━━ Extrait du document
Cependant, la zone voit de plus en plus se développer des activités extractives avec les mines et carrières de sables dunaires. Celles-ci ont un impact négatif sur l’agriculture et la pêche, car créant des zones d’exclusion pour ces dernières et causant le déplacement de populations, la perte de terres de culture et de pâturage. C’est le cas avec l’exploitation du phosphate avec les ICS- Indorama (industrie chimique du Sénégal) à Mboro, du Gaz à Ngadiaga avec Pétrosen - Fortesa et du Zircon avec la GCO (Grande Côte Opération) à Diogo.
L’exploitation minière a débuté avec l’installation en 1957 de la compagnie sénégalaise des phosphates de Mboro, devenu ICS. Dans sa dynamique expansive, les carrières se développent au détriment des terres agricoles et habitat qu’elles accaparent.
C’est ainsi qu’il y a eu des déplacements et relocalisation progressives de populations au fil des années. Ce qui n’a pas manqué de générer de multiples conflits.
L’exploitation du Gaz dans le village de Ngadiaga a débuté en 2004, par décret n° 2004- 851 du 5 juillet 2004 portant attribution d’une autorisation d’exploitation d’un gisement de gaz naturel aux sociétés Pétrosen et Fortesa international Sénégal LDC, conformément au contrat de Recherche et de Partage de Production d’Hydrocarbures conclu entre l’Etat du Sénégal et lesdites sociétés.
Ce gisement a connu un incendie qui a duré plus de trois mois avant son extinction (du 19 décembre 2020 au 25 mars 2021). Cela pose la question du respect des normes de sécurité. Aussi, les périmètres d’exploitation ne sont pas éloignés des zones d’habitation ni sécurisés. Cela pose de réels problèmes de sécurité environnementale mais aussi civile.
━━━━
Travail à réaliser -> Reprends l'extrait sur les activités extractives depuis « Cependant, la zone » jusqu'à « habitat qu’elles accaparent. » inclus, en substituant « sites d'extraction » à « carrières ». Les données qui suivent proviennent d'une autre source.
━━ Bloc de données
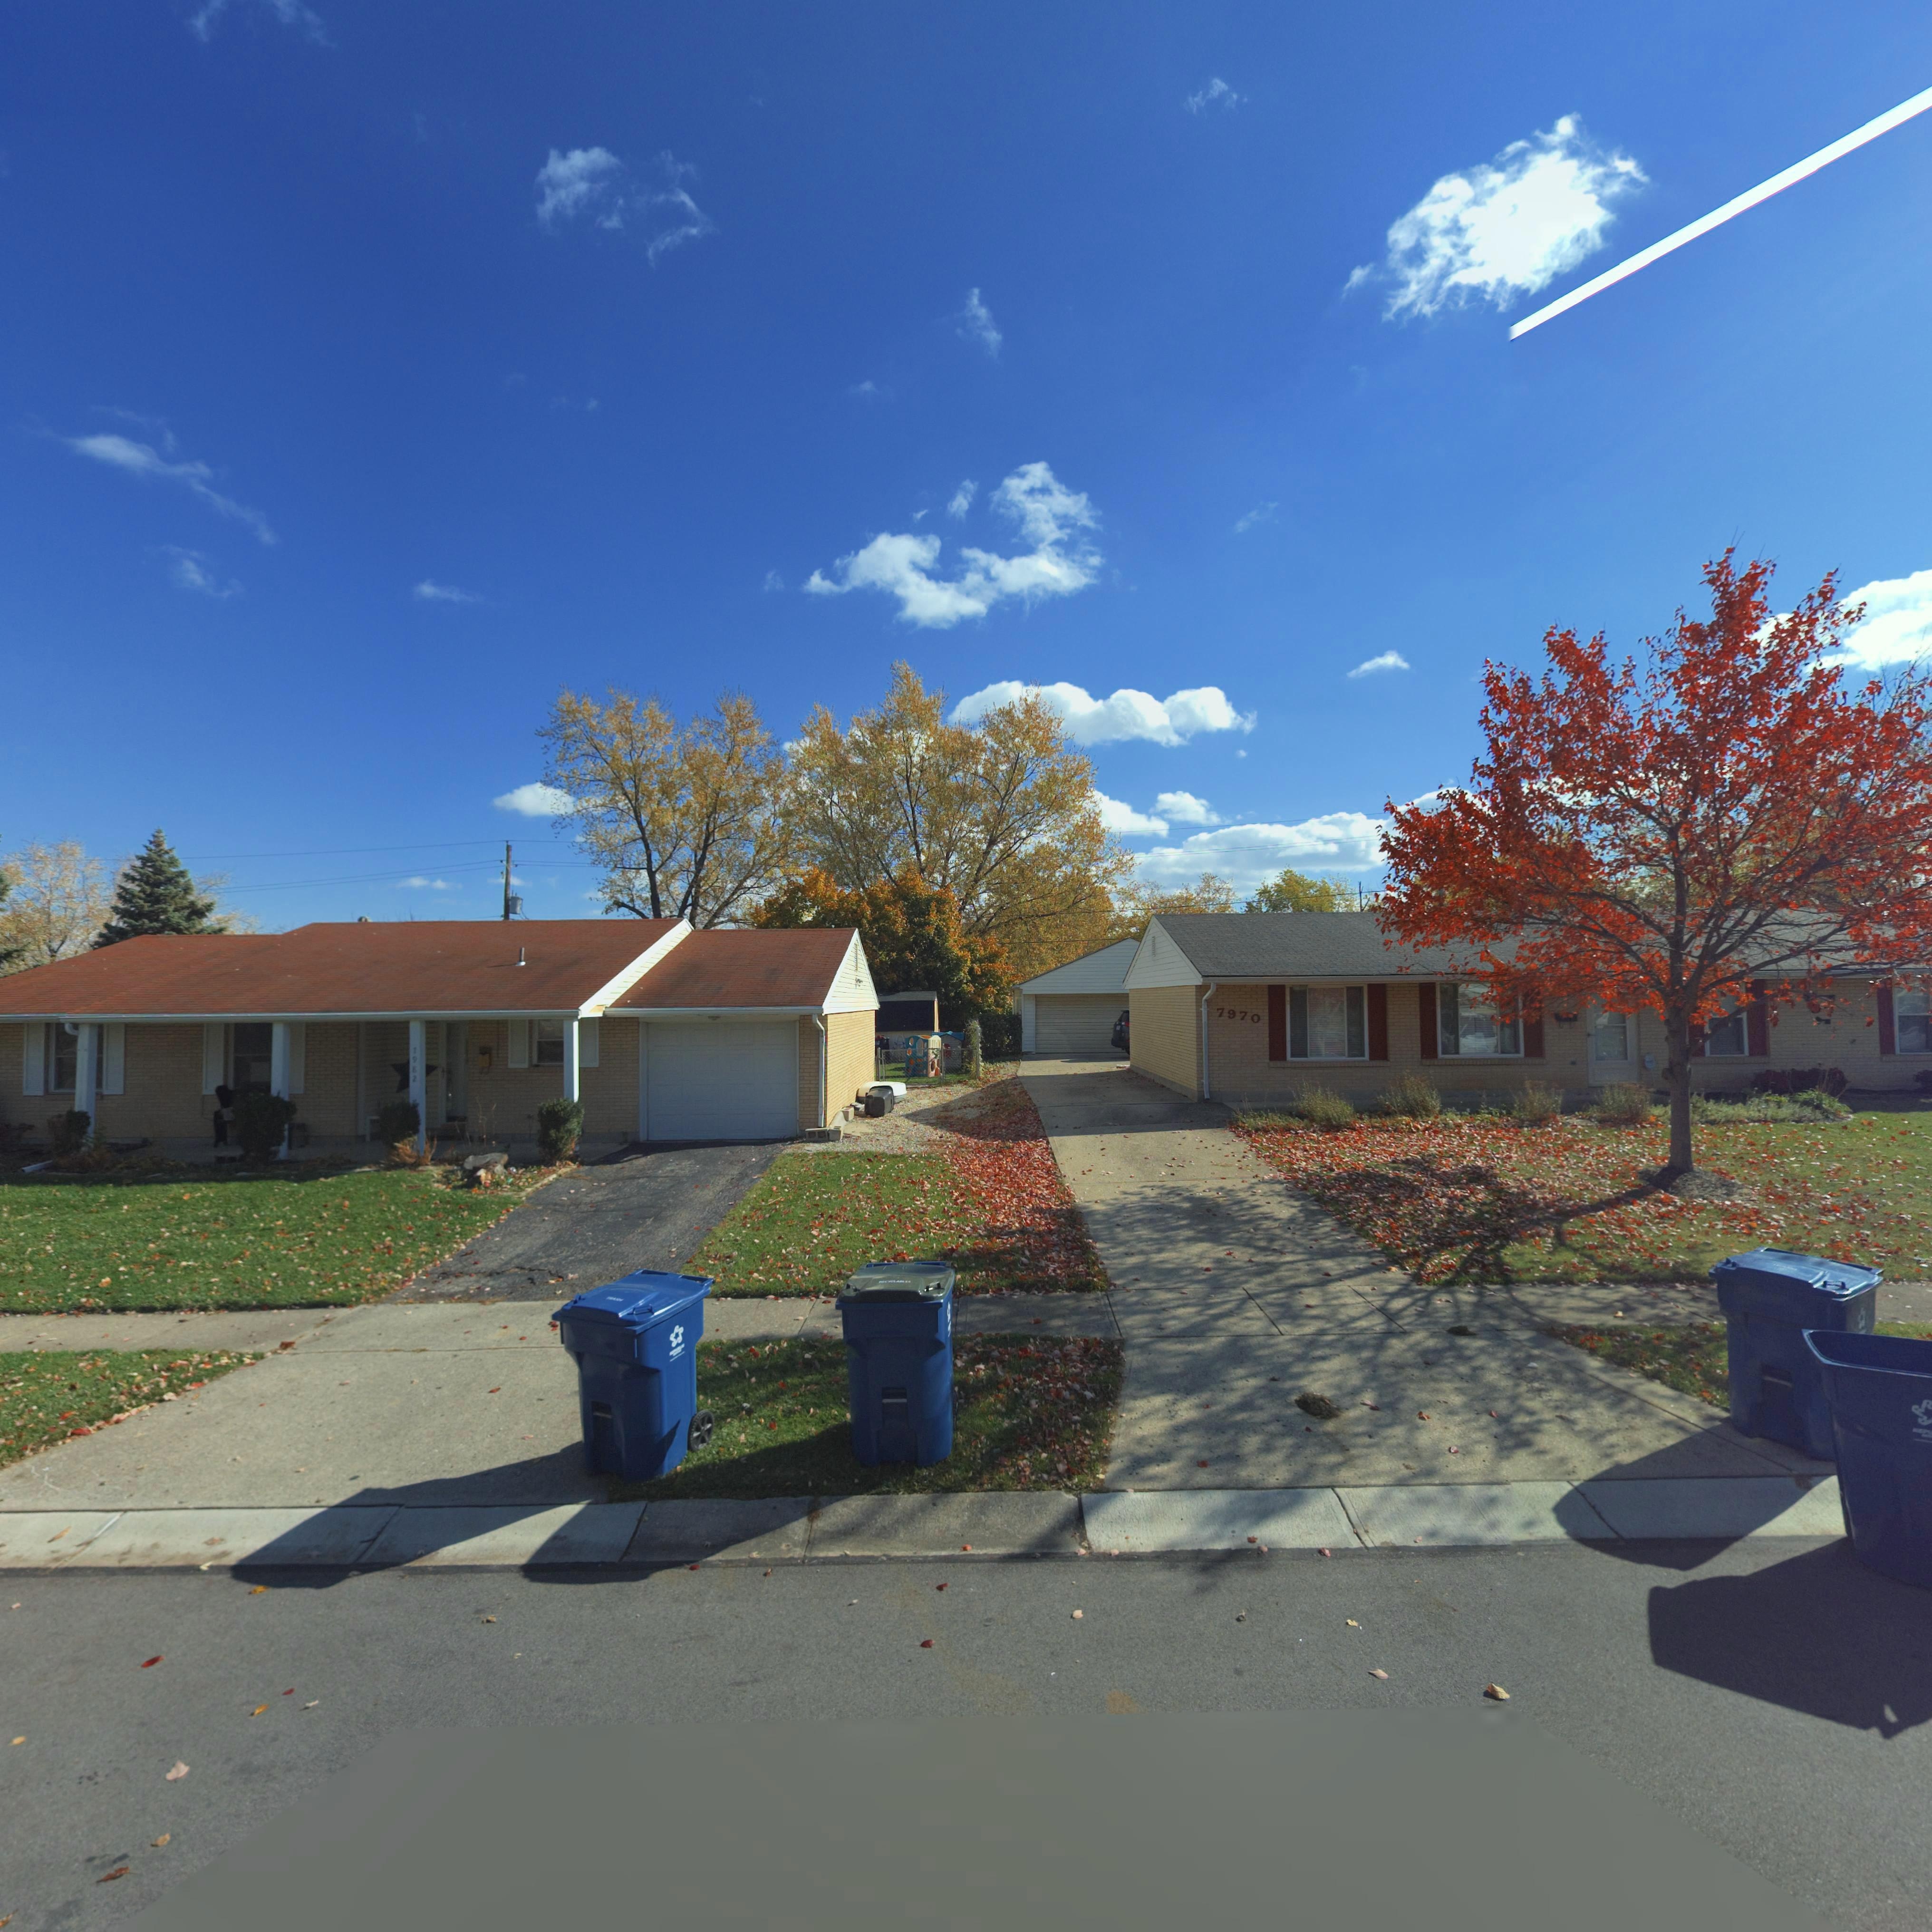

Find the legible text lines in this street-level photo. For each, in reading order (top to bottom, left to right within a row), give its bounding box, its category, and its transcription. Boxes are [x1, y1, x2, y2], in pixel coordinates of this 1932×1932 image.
━━━━
Réponse complète ->
Cependant, la zone voit de plus en plus se développer des activités extractives avec les mines et sites d'extraction de sables dunaires. Celles-ci ont un impact négatif sur l’agriculture et la pêche, car créant des zones d’exclusion pour ces dernières et causant le déplacement de populations, la perte de terres de culture et de pâturage. C’est le cas avec l’exploitation du phosphate avec les ICS- Indorama (industrie chimique du Sénégal) à Mboro, du Gaz à Ngadiaga avec Pétrosen - Fortesa et du Zircon avec la GCO (Grande Côte Opération) à Diogo.
L’exploitation minière a débuté avec l’installation en 1957 de la compagnie sénégalaise des phosphates de Mboro, devenu ICS. Dans sa dynamique expansive, les sites d'extraction se développent au détriment des terres agricoles et habitat qu’elles accaparent.